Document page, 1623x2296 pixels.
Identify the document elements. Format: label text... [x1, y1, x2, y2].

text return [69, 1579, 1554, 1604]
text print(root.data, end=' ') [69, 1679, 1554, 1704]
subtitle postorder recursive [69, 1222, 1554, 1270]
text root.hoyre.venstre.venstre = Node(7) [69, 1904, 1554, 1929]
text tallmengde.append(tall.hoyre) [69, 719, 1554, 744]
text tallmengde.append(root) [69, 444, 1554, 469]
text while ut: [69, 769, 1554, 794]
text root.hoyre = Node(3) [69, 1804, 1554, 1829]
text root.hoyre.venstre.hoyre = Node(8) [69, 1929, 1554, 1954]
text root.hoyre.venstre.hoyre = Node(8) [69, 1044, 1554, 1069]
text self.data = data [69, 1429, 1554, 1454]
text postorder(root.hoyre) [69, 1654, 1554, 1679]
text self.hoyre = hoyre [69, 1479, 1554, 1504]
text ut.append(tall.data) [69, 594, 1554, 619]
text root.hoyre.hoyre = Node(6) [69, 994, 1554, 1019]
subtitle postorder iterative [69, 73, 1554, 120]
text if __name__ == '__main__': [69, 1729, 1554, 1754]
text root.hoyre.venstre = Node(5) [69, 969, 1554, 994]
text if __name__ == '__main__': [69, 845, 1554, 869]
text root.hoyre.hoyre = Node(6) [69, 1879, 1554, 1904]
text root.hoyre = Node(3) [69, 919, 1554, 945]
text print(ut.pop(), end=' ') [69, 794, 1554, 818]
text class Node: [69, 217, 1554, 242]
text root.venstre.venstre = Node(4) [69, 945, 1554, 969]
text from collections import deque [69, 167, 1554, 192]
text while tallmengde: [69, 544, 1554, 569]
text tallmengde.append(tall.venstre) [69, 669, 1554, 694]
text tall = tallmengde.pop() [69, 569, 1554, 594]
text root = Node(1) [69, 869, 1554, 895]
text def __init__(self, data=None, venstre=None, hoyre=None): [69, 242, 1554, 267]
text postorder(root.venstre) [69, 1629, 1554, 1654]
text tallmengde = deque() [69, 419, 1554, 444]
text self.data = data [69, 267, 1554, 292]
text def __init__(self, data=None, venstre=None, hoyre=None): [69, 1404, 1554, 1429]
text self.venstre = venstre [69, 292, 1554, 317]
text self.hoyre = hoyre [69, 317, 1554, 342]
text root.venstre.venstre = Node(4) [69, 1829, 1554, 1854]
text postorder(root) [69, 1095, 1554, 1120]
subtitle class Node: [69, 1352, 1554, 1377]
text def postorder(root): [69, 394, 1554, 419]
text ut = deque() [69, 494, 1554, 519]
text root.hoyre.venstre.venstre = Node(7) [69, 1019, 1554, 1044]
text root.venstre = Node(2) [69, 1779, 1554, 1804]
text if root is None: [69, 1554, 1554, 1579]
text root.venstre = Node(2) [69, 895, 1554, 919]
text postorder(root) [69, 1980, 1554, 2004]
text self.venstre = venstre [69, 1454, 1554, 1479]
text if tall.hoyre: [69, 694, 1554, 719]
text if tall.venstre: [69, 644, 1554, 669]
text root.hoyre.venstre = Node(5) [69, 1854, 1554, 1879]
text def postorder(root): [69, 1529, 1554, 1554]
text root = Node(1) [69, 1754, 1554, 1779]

Directive —
Restate the material word for word.

Final answer —
Document page, 1623x2296 pixels.
Identify the document elements. Format: label text... [x1, y1, x2, y2].

text return [69, 1579, 1554, 1604]
text print(root.data, end=' ') [69, 1679, 1554, 1704]
subtitle postorder recursive [69, 1222, 1554, 1270]
text root.hoyre.venstre.venstre = Node(7) [69, 1904, 1554, 1929]
text tallmengde.append(tall.hoyre) [69, 719, 1554, 744]
text tallmengde.append(root) [69, 444, 1554, 469]
text while ut: [69, 769, 1554, 794]
text root.hoyre = Node(3) [69, 1804, 1554, 1829]
text root.hoyre.venstre.hoyre = Node(8) [69, 1929, 1554, 1954]
text root.hoyre.venstre.hoyre = Node(8) [69, 1044, 1554, 1069]
text self.data = data [69, 1429, 1554, 1454]
text postorder(root.hoyre) [69, 1654, 1554, 1679]
text self.hoyre = hoyre [69, 1479, 1554, 1504]
text ut.append(tall.data) [69, 594, 1554, 619]
text root.hoyre.hoyre = Node(6) [69, 994, 1554, 1019]
subtitle postorder iterative [69, 73, 1554, 120]
text if __name__ == '__main__': [69, 1729, 1554, 1754]
text root.hoyre.venstre = Node(5) [69, 969, 1554, 994]
text if __name__ == '__main__': [69, 845, 1554, 869]
text root.hoyre.hoyre = Node(6) [69, 1879, 1554, 1904]
text root.hoyre = Node(3) [69, 919, 1554, 945]
text print(ut.pop(), end=' ') [69, 794, 1554, 818]
text class Node: [69, 217, 1554, 242]
text root.venstre.venstre = Node(4) [69, 945, 1554, 969]
text from collections import deque [69, 167, 1554, 192]
text while tallmengde: [69, 544, 1554, 569]
text tallmengde.append(tall.venstre) [69, 669, 1554, 694]
text tall = tallmengde.pop() [69, 569, 1554, 594]
text root = Node(1) [69, 869, 1554, 895]
text def __init__(self, data=None, venstre=None, hoyre=None): [69, 242, 1554, 267]
text postorder(root.venstre) [69, 1629, 1554, 1654]
text tallmengde = deque() [69, 419, 1554, 444]
text self.data = data [69, 267, 1554, 292]
text def __init__(self, data=None, venstre=None, hoyre=None): [69, 1404, 1554, 1429]
text self.venstre = venstre [69, 292, 1554, 317]
text self.hoyre = hoyre [69, 317, 1554, 342]
text root.venstre.venstre = Node(4) [69, 1829, 1554, 1854]
text postorder(root) [69, 1095, 1554, 1120]
subtitle class Node: [69, 1352, 1554, 1377]
text def postorder(root): [69, 394, 1554, 419]
text ut = deque() [69, 494, 1554, 519]
text root.hoyre.venstre.venstre = Node(7) [69, 1019, 1554, 1044]
text root.venstre = Node(2) [69, 1779, 1554, 1804]
text if root is None: [69, 1554, 1554, 1579]
text root.venstre = Node(2) [69, 895, 1554, 919]
text postorder(root) [69, 1980, 1554, 2004]
text self.venstre = venstre [69, 1454, 1554, 1479]
text if tall.hoyre: [69, 694, 1554, 719]
text if tall.venstre: [69, 644, 1554, 669]
text root.hoyre.venstre = Node(5) [69, 1854, 1554, 1879]
text def postorder(root): [69, 1529, 1554, 1554]
text root = Node(1) [69, 1754, 1554, 1779]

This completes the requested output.